:: Document excerpt ::
When sending images or other attachments, users often want to include text to convey additional information. Most chat platforms offer media captions as a first-class feature, allowing users to choose the attachment and write text, then send both together in one message.

Matrix currently does not enable this on the protocol level: at best, clients can emulate the behavior by sending two messages quickly; at worst, the user has to do that manually. Sending separate messages means it's possible for the second message to be delayed or lost if something goes wrong.

Proposal

This proposal allows the filename field from m.file, and the format and formatted_body fields from m.text for all media msgtypes (m.image, m.audio, m.video, m.file). This proposal does not affect the m.location msgtype, nor the separate m.sticker event type: stickers already use body as a description, and locations don't have file names.

If the filename field is present in a media message, clients should treat body as a caption instead of a file name. If the format/formatted_body fields are present in addition to filename and body, then they should take priority as the caption text. Formatted text in media captions is rendered the same way as formatted text in m.text messages.

The current spec is somewhat ambiguous as to how body should be handled and the definition varies across different message types. The current spec for m.image describes body as

A textual representation of the image. This could be the alt text of the image, the filename of the image, or some kind of content description for accessibility e.g. image attachment.

while m.audio describes it as

A description of the audio e.g. Bee Gees - Stayin Alive, or some kind of content description for accessibility e.g. audio attachment.

In practice, clients (or at least Element) use it as the file name. As a part of adding captions, the body field for all media message types is explicitly defined to be used as the file name when the filename field is not present.

For m.file messages, the current (v1.9) spec confusingly defines filename as "The original filename of the uploaded file" and simultaneously recommends that body is "the filename of the original upload", effectively saying both fields should have the file name. In order to avoid (old) messages with both fields being misinterpreted as having captions, the body field should not be used as a caption when it's equal to filename.

Intrinsic matrix estimation data:

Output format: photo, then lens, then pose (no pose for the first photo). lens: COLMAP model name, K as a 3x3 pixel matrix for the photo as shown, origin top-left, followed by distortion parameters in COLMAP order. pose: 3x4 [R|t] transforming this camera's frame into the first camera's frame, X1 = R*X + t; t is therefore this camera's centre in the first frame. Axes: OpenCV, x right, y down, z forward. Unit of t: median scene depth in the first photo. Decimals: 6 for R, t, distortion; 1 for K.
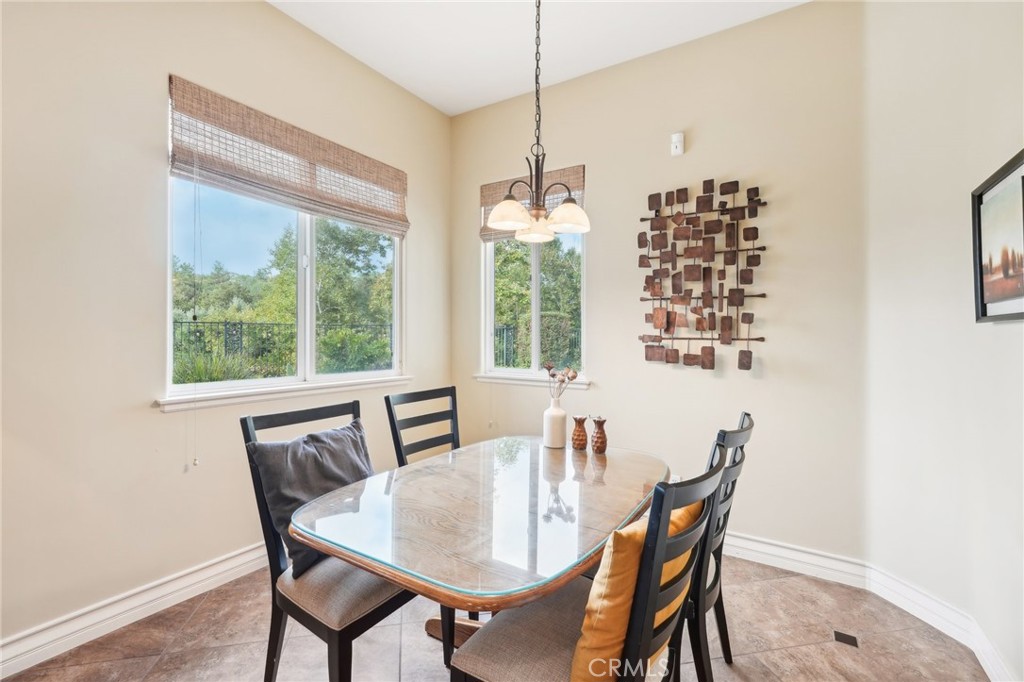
lens RADIAL K [[455.0, 0, 514.8], [0, 455.0, 336.1], [0, 0, 1]] dist [-0.003807, 0.001448]
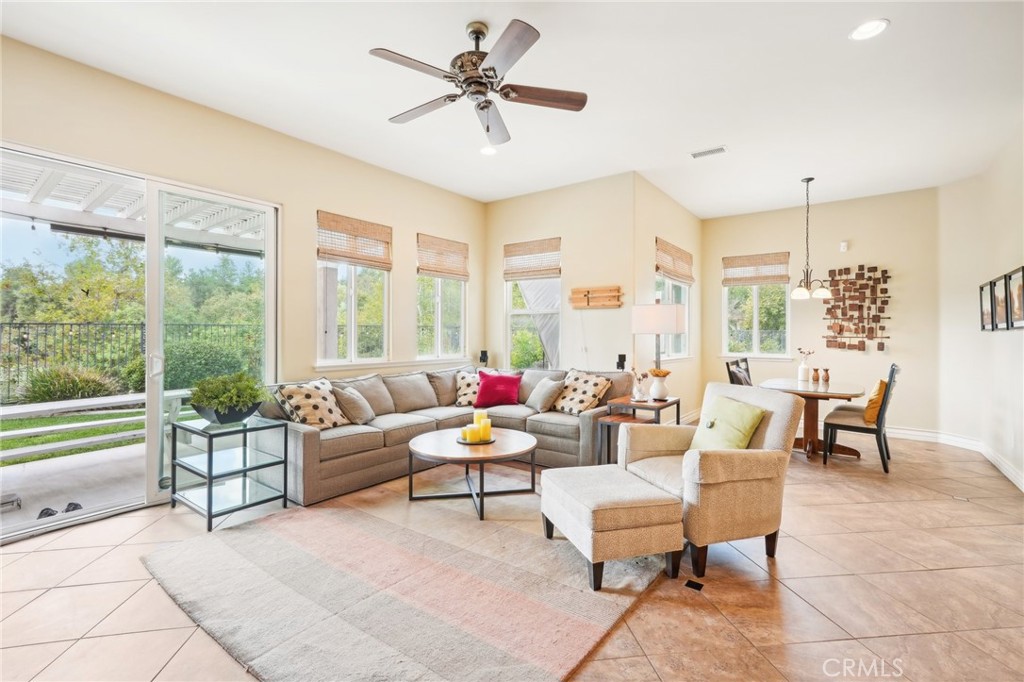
lens RADIAL K [[455.0, 0, 513.8], [0, 455.0, 335.0], [0, 0, 1]] dist [-0.003807, 0.001448]
pose [[0.995442, -0.000487, -0.095373, -1.043520], [0.000665, 0.999998, 0.001833, -0.010021], [0.095372, -0.001888, 0.995440, -1.354441]]
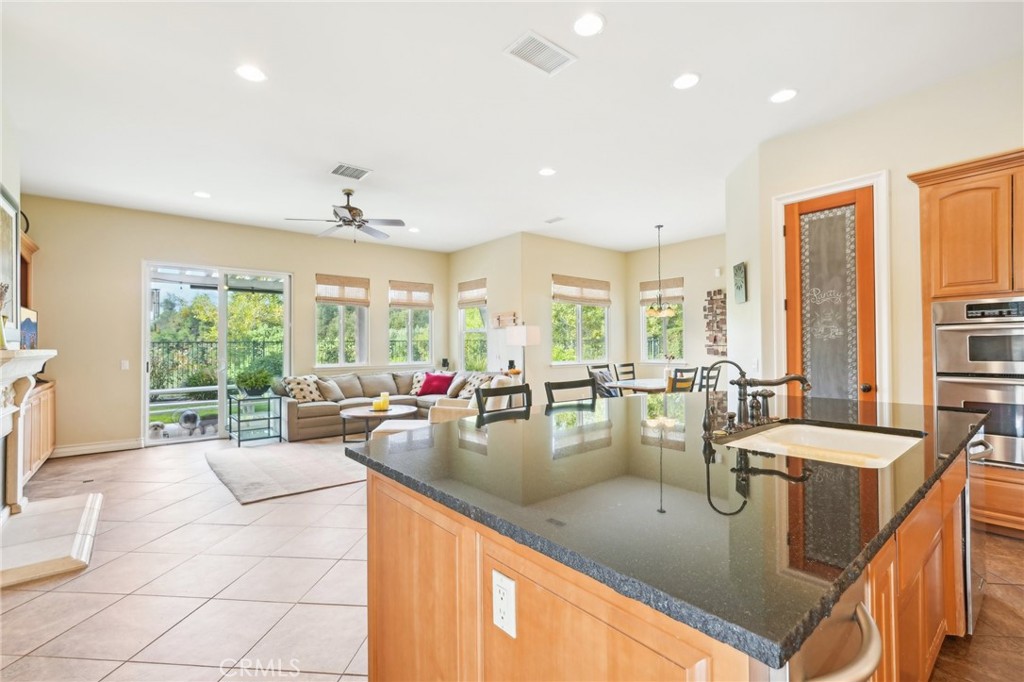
lens RADIAL K [[455.0, 0, 513.4], [0, 455.0, 340.8], [0, 0, 1]] dist [-0.003807, 0.001448]
pose [[0.948455, -0.016550, -0.316480, 0.062021], [0.013343, 0.999835, -0.012300, -0.007258], [0.316632, 0.007443, 0.948519, -1.987905]]
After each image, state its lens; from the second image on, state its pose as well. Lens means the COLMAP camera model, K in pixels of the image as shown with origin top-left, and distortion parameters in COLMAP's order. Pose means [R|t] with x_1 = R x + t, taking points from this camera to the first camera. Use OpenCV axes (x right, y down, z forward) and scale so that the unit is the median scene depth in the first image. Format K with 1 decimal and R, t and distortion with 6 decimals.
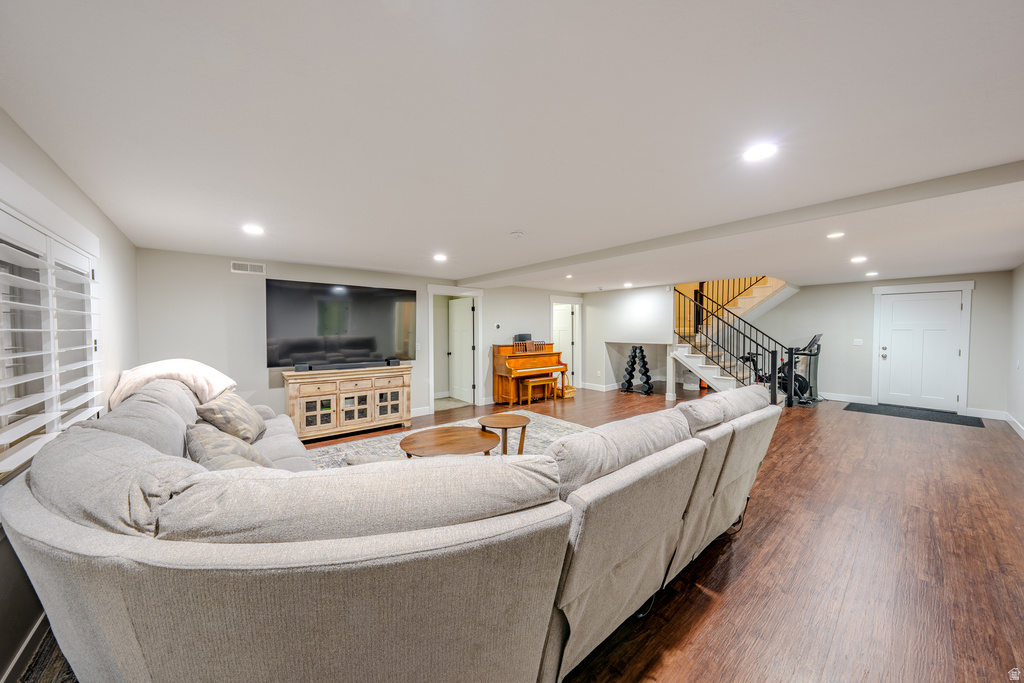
lens RADIAL K [[348.6, 0, 512.2], [0, 348.6, 342.0], [0, 0, 1]] dist [-0.001599, -0.000110]
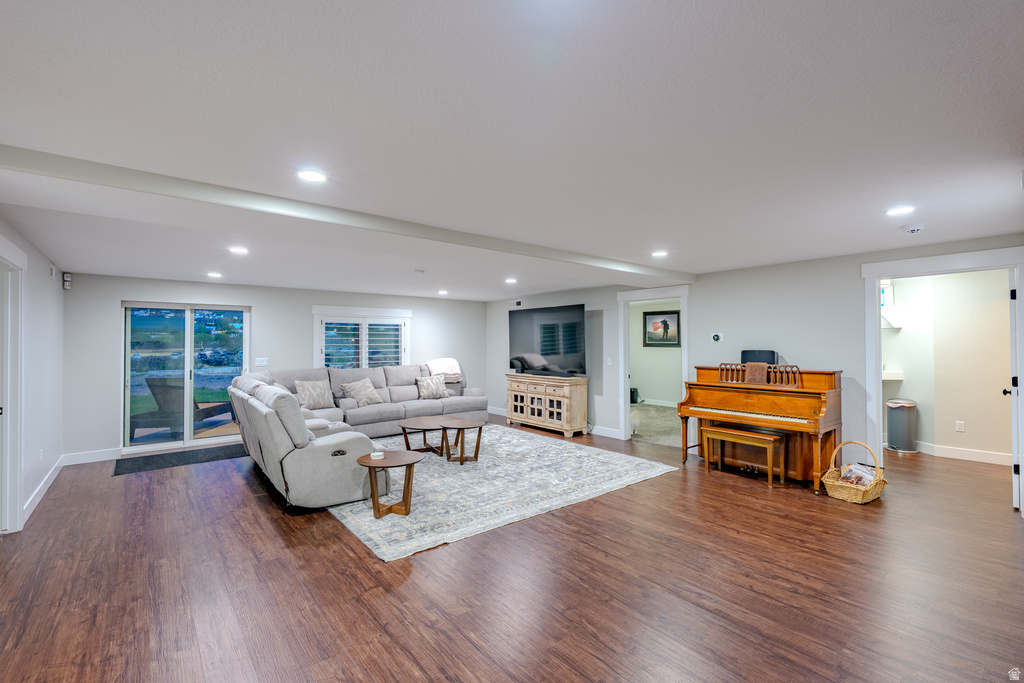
lens RADIAL K [[454.8, 0, 511.5], [0, 454.8, 339.8], [0, 0, 1]] dist [-0.002732, -0.000688]
pose [[-0.024203, -0.007438, -0.999679, 1.143631], [-0.031978, 0.999466, -0.006662, -0.034102], [0.999196, 0.031806, -0.024428, 0.930917]]
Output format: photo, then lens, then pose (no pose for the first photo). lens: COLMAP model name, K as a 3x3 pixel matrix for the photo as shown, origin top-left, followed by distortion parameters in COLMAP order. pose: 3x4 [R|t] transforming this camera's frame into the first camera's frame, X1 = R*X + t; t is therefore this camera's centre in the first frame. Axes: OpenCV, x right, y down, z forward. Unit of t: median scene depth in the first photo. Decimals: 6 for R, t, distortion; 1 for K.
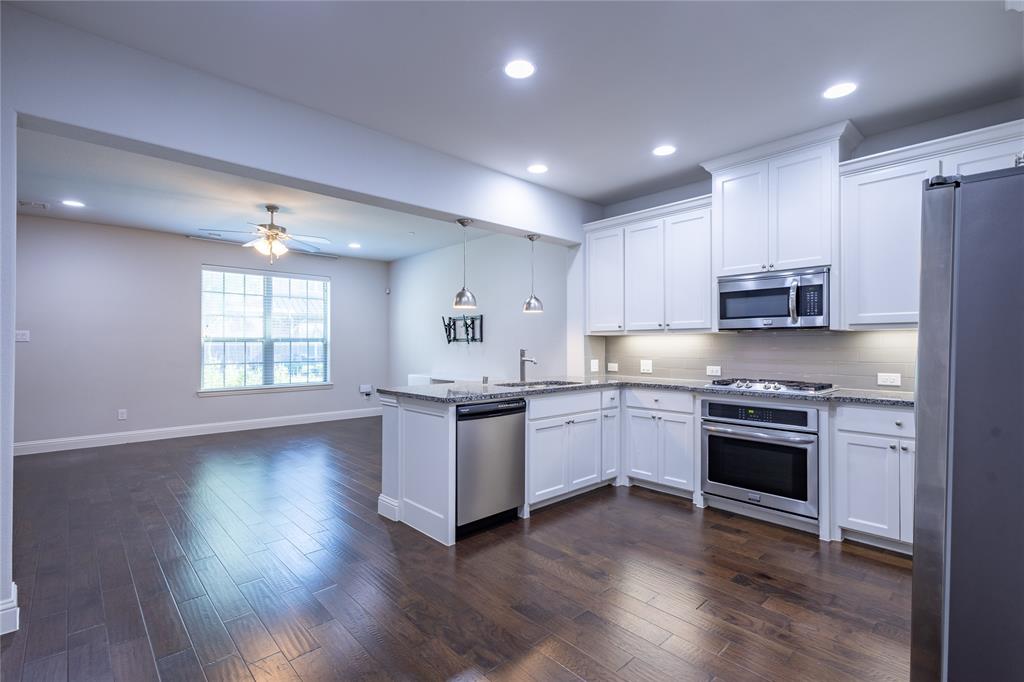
lens RADIAL K [[473.7, 0, 515.6], [0, 473.7, 343.3], [0, 0, 1]] dist [0.012322, -0.003755]
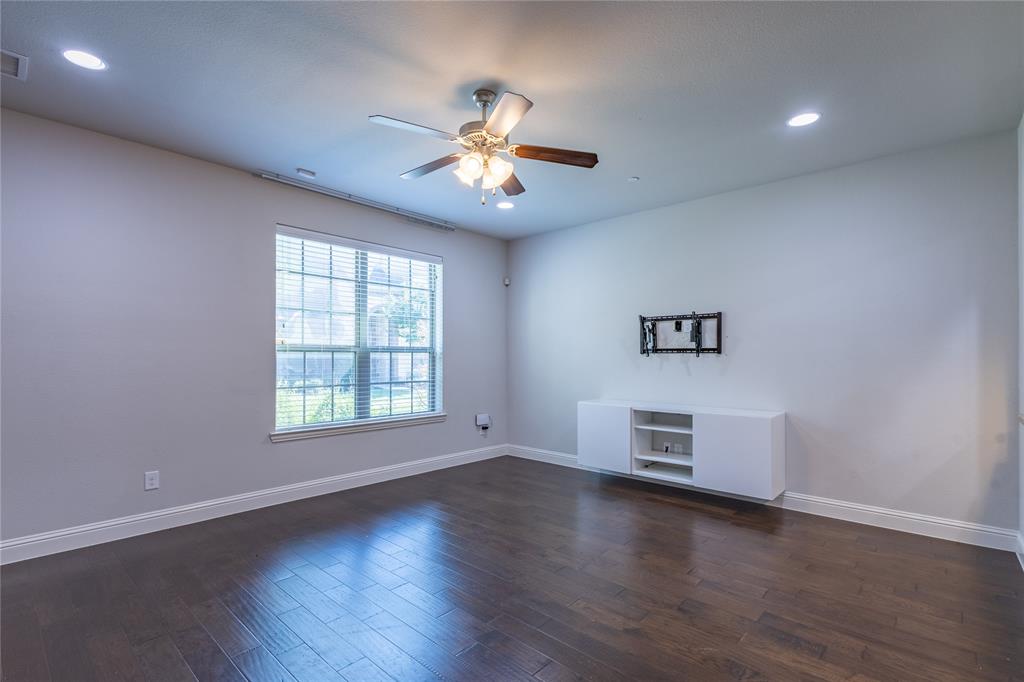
lens RADIAL K [[474.7, 0, 513.0], [0, 474.7, 355.8], [0, 0, 1]] dist [-0.001866, -0.000360]
pose [[0.996733, 0.003410, 0.080700, -0.379585], [-0.003482, 0.999994, 0.000751, 0.000735], [-0.080697, -0.001029, 0.996738, 0.348161]]
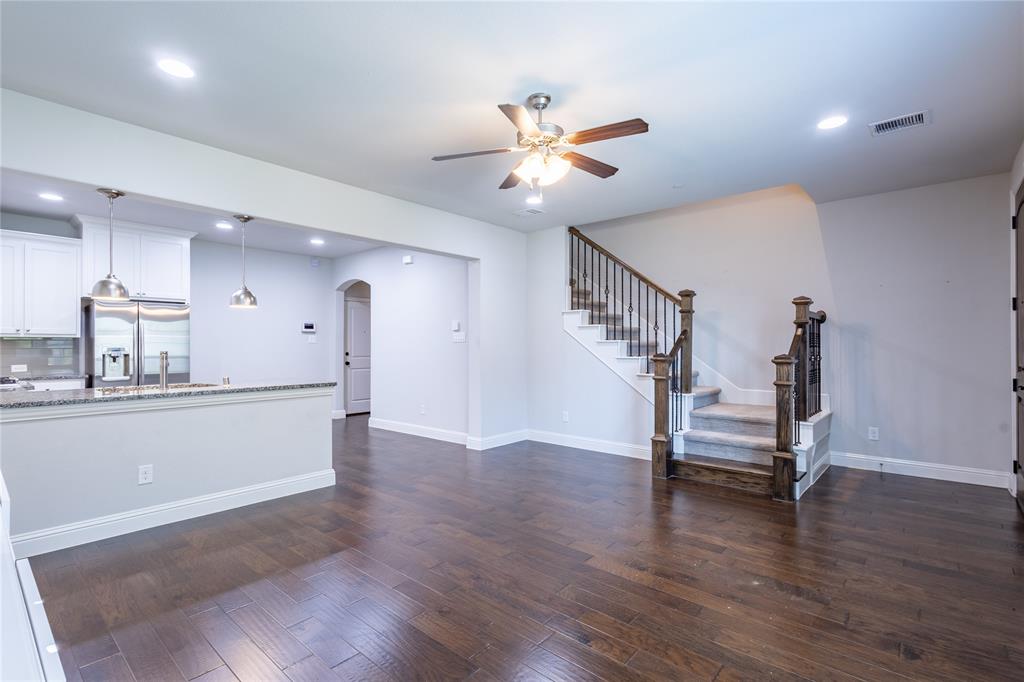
lens RADIAL K [[476.5, 0, 510.2], [0, 476.5, 343.9], [0, 0, 1]] dist [0.013286, -0.000218]
pose [[-0.995689, 0.001614, -0.092739, -0.310485], [0.002371, 0.999965, -0.008058, 0.004257], [0.092723, -0.008243, -0.995658, 1.122385]]
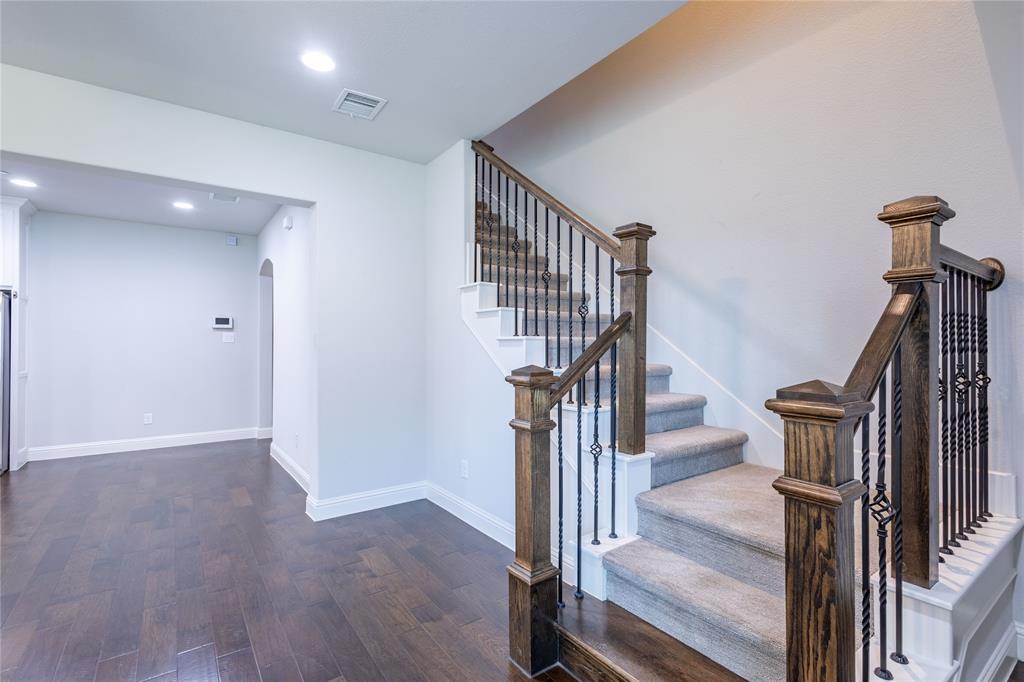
lens RADIAL K [[473.7, 0, 515.6], [0, 473.7, 343.3], [0, 0, 1]] dist [0.012322, -0.003755]
pose [[-0.992072, 0.002585, 0.125644, -0.595512], [0.001689, 0.999972, -0.007237, 0.001385], [-0.125659, -0.006967, -0.992049, 0.769707]]
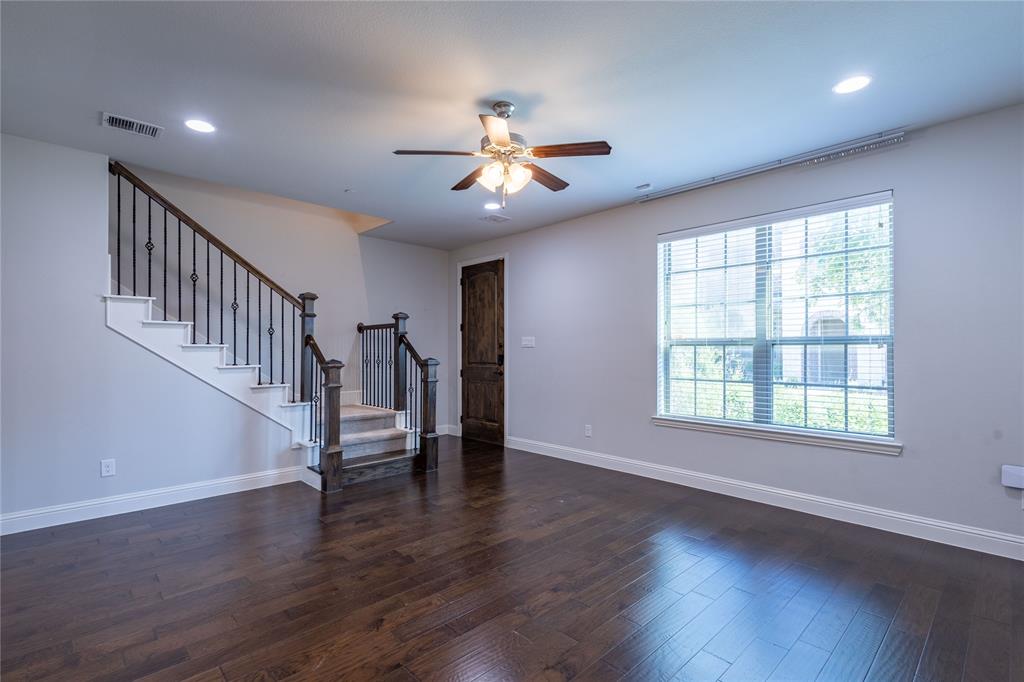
lens RADIAL K [[480.3, 0, 515.5], [0, 480.3, 340.2], [0, 0, 1]] dist [0.013398, -0.000198]
pose [[0.006072, -0.017132, -0.999835, 0.038449], [0.005142, 0.999841, -0.017101, -0.000597], [0.999968, -0.005037, 0.006160, 0.732869]]
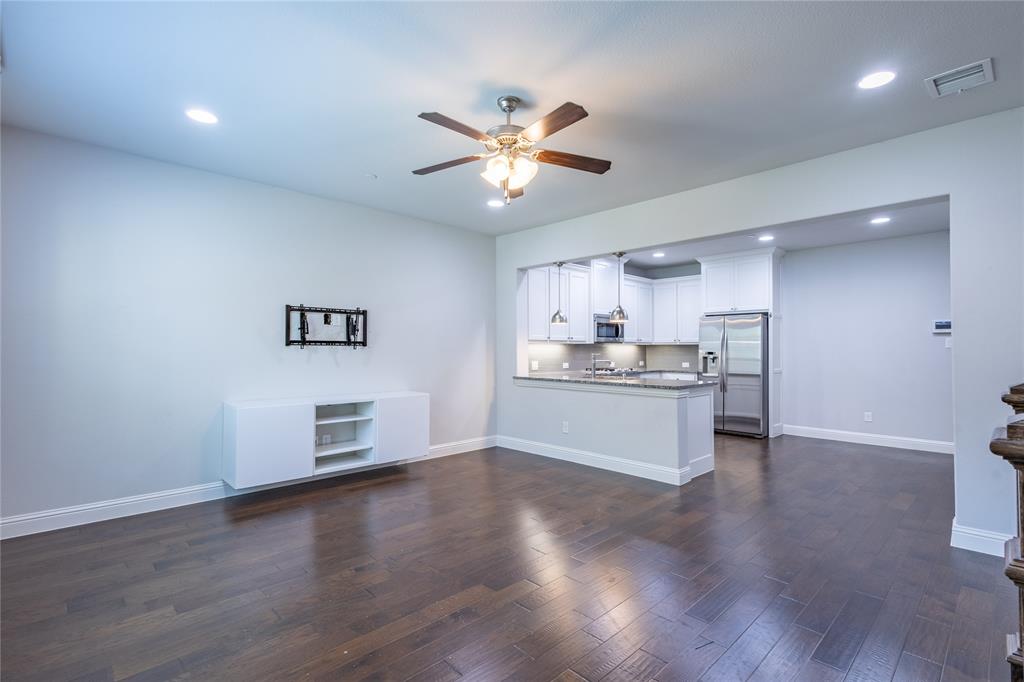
lens RADIAL K [[473.7, 0, 515.6], [0, 473.7, 343.3], [0, 0, 1]] dist [0.012322, -0.003755]
pose [[-0.021128, 0.013082, 0.999691, -0.764547], [-0.007184, 0.999887, -0.013236, 0.000723], [-0.999751, -0.007462, -0.021032, 0.727241]]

:: What is expected ::
Please carry on the Matrix media captions proposal above from the point where it stops.

:: Answer to the exercise ::
Examples

Image with caption
{
    "msgtype": "m.image",
    "url": "mxc://maunium.net/HaIrXlnKfEEHvMNKzuExiYlv",
    "filename": "cat.jpeg",
    "body": "this is a cat picture :3",
    "info": {
        "w": 479,
        "h": 640,
        "mimetype": "image/jpeg",
        "size": 27253
    },
    "m.mentions": {}
}
File with formatted caption
{
    "msgtype": "m.file",
    "url": "mxc://maunium.net/TizWsLhHfDCETKRXdDwHoAGn",
    "filename": "hello.txt",
    "body": "this caption is longer than the file itself 🤔",
    "format": "org.matrix.custom.html",
    "formatted_body": "this <strong>caption</strong> is longer than the file itself 🤔",
    "info": {
        "mimetype": "text/plain",
        "size": 14
    },
    "m.mentions": {}
}

Summary

  • filename is defined for all media msgtypes.
  • body is defined to be a caption when filename is present and not equal to body.
    • format and formatted_body are allowed as well for formatted captions.
  • body is defined to be the file name when filename is not present.

Potential issues

In clients that don't show the file name anywhere, the caption would not be visible at all. However, extensible events would run into the same issue. Clients having captions implemented beforehand may even help eventually implementing extensible events.

Old clients may default to using the caption as the file name when the user wants to download a file, which will be somewhat weird UX.

Alternatives

MSC2529

MSC2529 would allow existing clients to render captions without any changes, but the use of relations makes implementation more difficult, especially for bridges. It would require either waiting a predefined amount of time for the caption to come through, or editing the message on the target platform (if edits are supported).

The format proposed by MSC2529 would also make it technically possible to use other message types as captions without changing the format of the events, which is not possible with this proposal.

Extensible events

Like MSC2529, this would be obsoleted by extensible events. However, fully switching to extensible events requires significantly more implementation work, and it may take years for the necessary time to be allocated for that.

Security considerations

This proposal doesn't involve any security-sensitive components.

Unstable prefix

The fields being added already exist in other msgtypes, so unstable prefixes don't seem necessary. Additionally, using body as a caption could already be considered spec-compliant due to the ambiguous definition of the field, and only adding unstable prefixes for the other fields would be silly.